Ah, menjadi seorang pendengar. Alam bawah sadarnya seketika mengingat seseorang di masa lalu. "Pak Haikal mirip kakak saya saja."
"Kakak? Saudari memiliki kakak?"
Kepala Ghendis mengangguk. Sedangkan Haikal sedikit terkejut mengetahui fakta itu. Lalu ke mana kah kakaknya itu saat ibu dan kedua adiknya mengalami kesulitan?
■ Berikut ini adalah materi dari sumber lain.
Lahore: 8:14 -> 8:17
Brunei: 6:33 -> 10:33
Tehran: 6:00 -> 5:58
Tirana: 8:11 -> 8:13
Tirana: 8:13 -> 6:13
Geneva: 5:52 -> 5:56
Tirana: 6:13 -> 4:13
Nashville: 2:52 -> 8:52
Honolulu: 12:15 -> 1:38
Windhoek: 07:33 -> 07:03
"Iya, kakak laki-laki. Usia kami terpaut enam tahun. Dulu, dia yang selalu anteng dengerin cerita saya tiap pulang sekolah," Ghendis lanjut mengenang. "Mungkin kalau masih ada, usia dia seperti Pak Haikal."
"Masih ada?" Insting Haikal bergerak cepat. Menganalisa sebuah kemungkinan dari kalimat yang baru saja Ghendis ucapkan.
"Kakak saya sudah meninggal. Empat belas tahun lalu, akibat kecelakaan."
Analisa Haikal tepat sasaran.
"Jasadnya memang tidak ditemukan. Kami sekeluarga berharap dia masih hidup di suatu tempat." Jemari Ghendis saling bertautan. Ah, lagi-lagi. Kenapa kenyataan pahit yang selalu mendominasi kenangannya? "Tapi lambat laun, tahun berganti tahuh. Kami akhirnya mengikhlaskan. Supaya kakak saya pun bisa tenang."
"Saya turut berduka cita."
Ghendis menolehkan kepalanya ke arah Haikal yang sudah duduk kembali. Ia melebarkan senyum, senyum berbeda yang tak biasanya gadis itu perlihatkan. Membuat dunia Haikal untuk beberapa detik berhenti berputar.